Si è tolta la vita buttandosi sotto un treno nei pressi della stazione di Pontecagnano Faiano, nel Salernitano, lasciando ai familiari una lettera in cui spiega che la morte della nipotina sarebbe avvenuta per colpa sua e non della figlia Denise Schiavo, condannata a dieci anni di carcere per omicidio preterintenzionale: ecco chi è Gerarda Picciariello e qual è la sua storia.

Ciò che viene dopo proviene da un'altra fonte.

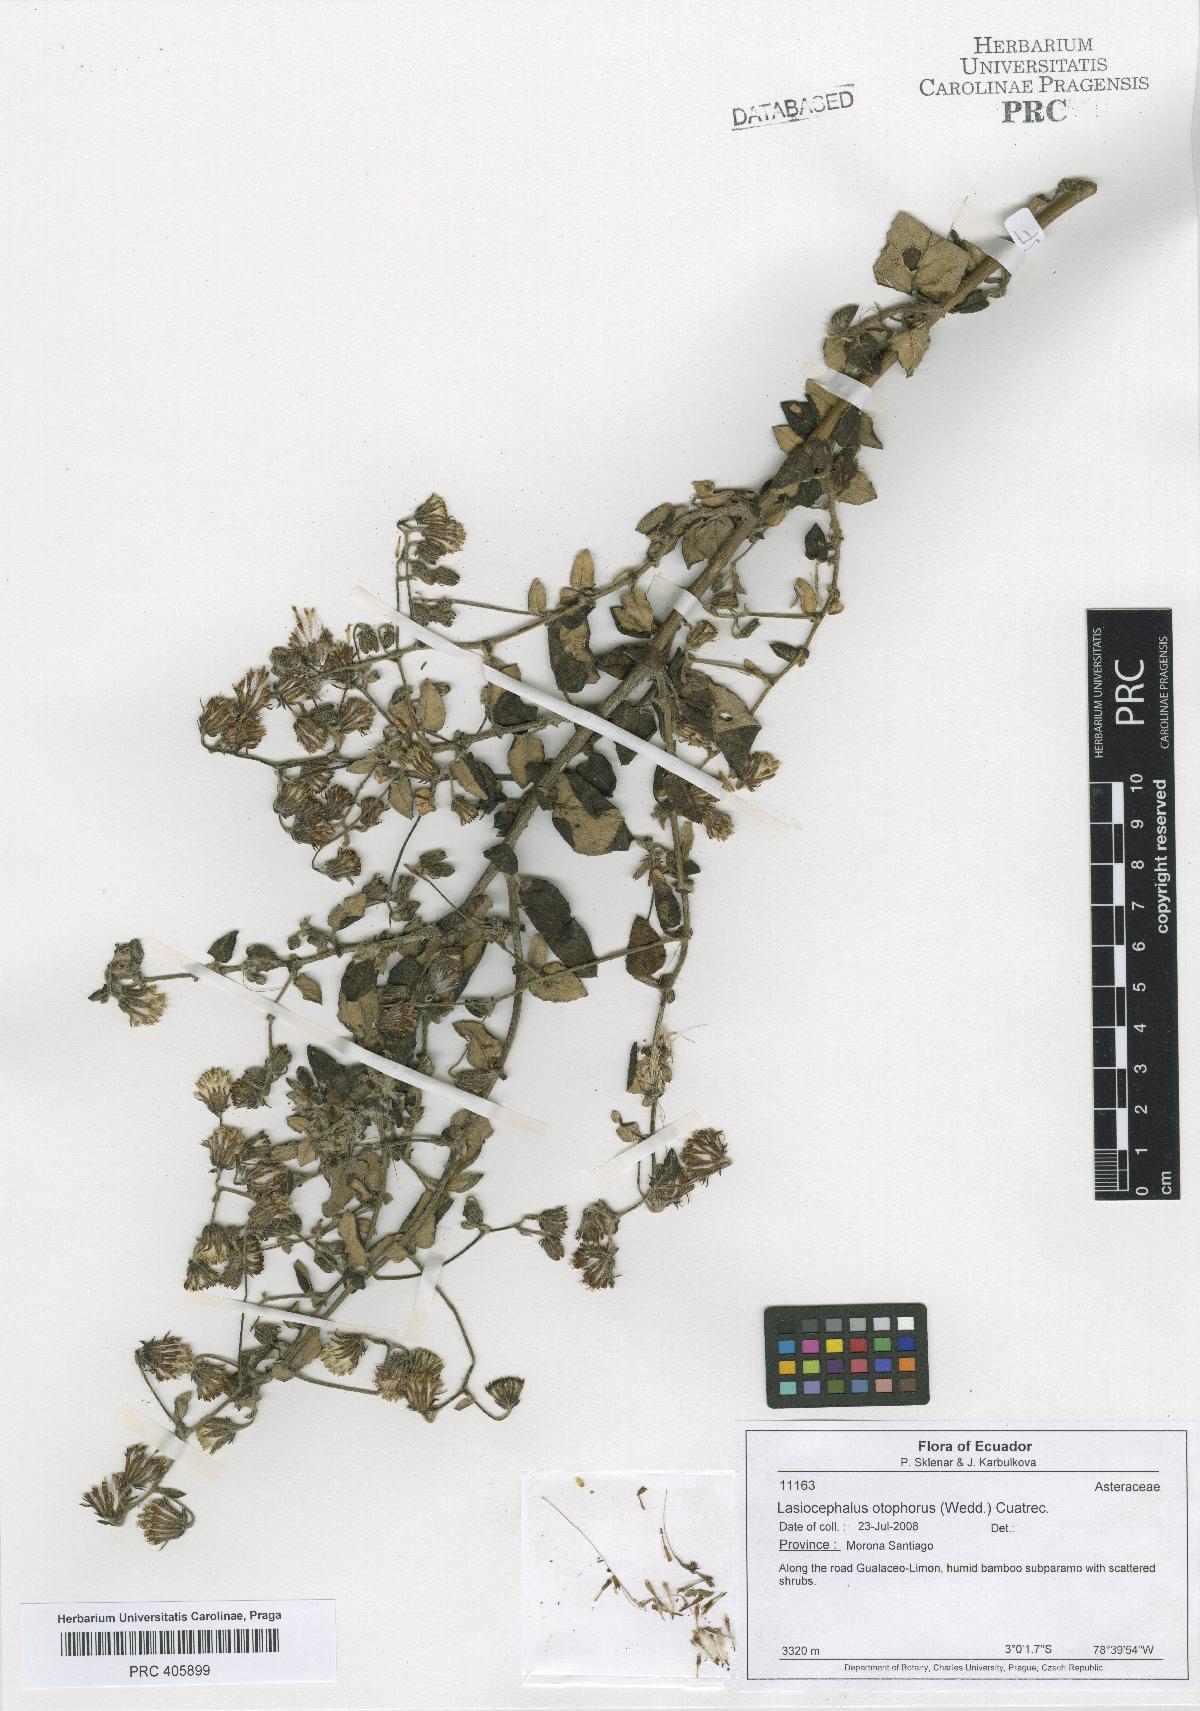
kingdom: Plantae
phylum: Tracheophyta
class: Magnoliopsida
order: Asterales
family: Asteraceae
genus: Aetheolaena
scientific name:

Chi è Gerarda Picciariello, morta suicida a Pontecagnano Faiano? La nipote morta, la figlia in carcere e la lettera che riapre il caso

I fatti risalgono a giovedì mattina, 8 agosto 2024. Stando a quanto ricostruito finora, Gerarda Picciariello, di 61, si sarebbe lanciata volutamente contro un treno in corsa vicino alla stazione di Pontecagnano Faiano. A spiegare il perché, una lettera lasciata dalla stessa ai familiari e diffusa, nelle scorse ore, dal Corriere della Sera.

Una lettera tragica, che riapre, improvvisamente, il caso della nipotina Chiara, morta a due mesi dalla nascita nel 2014. Per la vicenda è da poco finita in carcere la figlia di Picciariello, Denise Schiavo: al termine di un lungo processo, i giudici l’hanno condannata a 10 anni per omicidio preterintenzionale, ritenendo che uccise la piccola in preda a una grave forma di depressione post-partum, dopo averla data alla luce prematuramente.

Se state leggendo questo foglio è perché non posso continuare a vivere, sapendo quello che ho scoperto oggi,

avrebbe scritto la donna suicida. E poi, ancora:

Un velo mi si è alzato dalla mente, mi rivedo con la bambina in braccio mentre cerco di adagiarla nella sua carrozzina alloggiata nella Fiat Stilo a tre porte, eravamo alla fine di agosto, mi sopraggiunge un giramento di testa e il capo della bimba sbatte vicino alla portiera. Giuro, avevo rimosso quell’episodio.

Stando alle sue parole, sarebbe stata lei, dunque, a macchiarsi dell’omicidio (non intenzionale) della bimba.

Cosa sappiamo dell’omicidio della piccola Chiara

Per ripercorrere l’intera storia dobbiamo tornare, per un attimo, al 2014, quando Denise Schiavo, figlia di Gerarda, mette al mondo, prematuramente, la piccola Chiara, che è subito costretta al ricovero. Qualche mese dopo, l’irreparabile: la bimba viene portata d’urgenza in ospedale perché non sta bene e i medici trovano, sul suo corpicino, delle ecchimosi e delle fratture al cranio e alle costole.

Ha appena due mesi quando, in una stanza del Santobono di Napoli, si spegne. I genitori, disperati, si rivolgono alla magistratura, chiedendo a chi di dovere di aiutarli a capire cosa le sia accaduto. Viene aperta un’inchiesta. Una perizia medico-legale, poco dopo, stabilisce che la piccola è deceduta a causa di un’emorragia dopo essere stata scossa.

I sospetti si concentrano sulla mamma, che al termine di un lungo iter dibattimentale – nonostante le argomentazioni difensive del suo legale, l’avvocato Michele Sarno – viene condannata – nove anni dopo i fatti – a 10 anni di carcere per omicidio preterintenzionale. La madre, Gerarda, non ci sta e prepara addirittura una richiesta di grazia da inoltrare al Presidente della Republica Sergio Mattarella.

Legge e rilegge le carte del processo. La sua speranza è di riuscire, prima o poi, a farlo riaprire, affinché venga dimostrata l’innocenza della figlia. A un certo punto, però, succede qualcosa: arrivata al passaggio in cui gli inquirenti citano la frattura alla testa della piccola, un ricordo le affiora nella mente. E si convince che ad uccidere la nipotina sia stata lei, facendole sbattere la testa in auto.

È andata davvero così? La bimba può essere deceduta a causa di quell’incidente oppure non c’entra niente? Bisognerà chiarirlo. Resta, intanto, lo shock di una famiglia e di una comunità.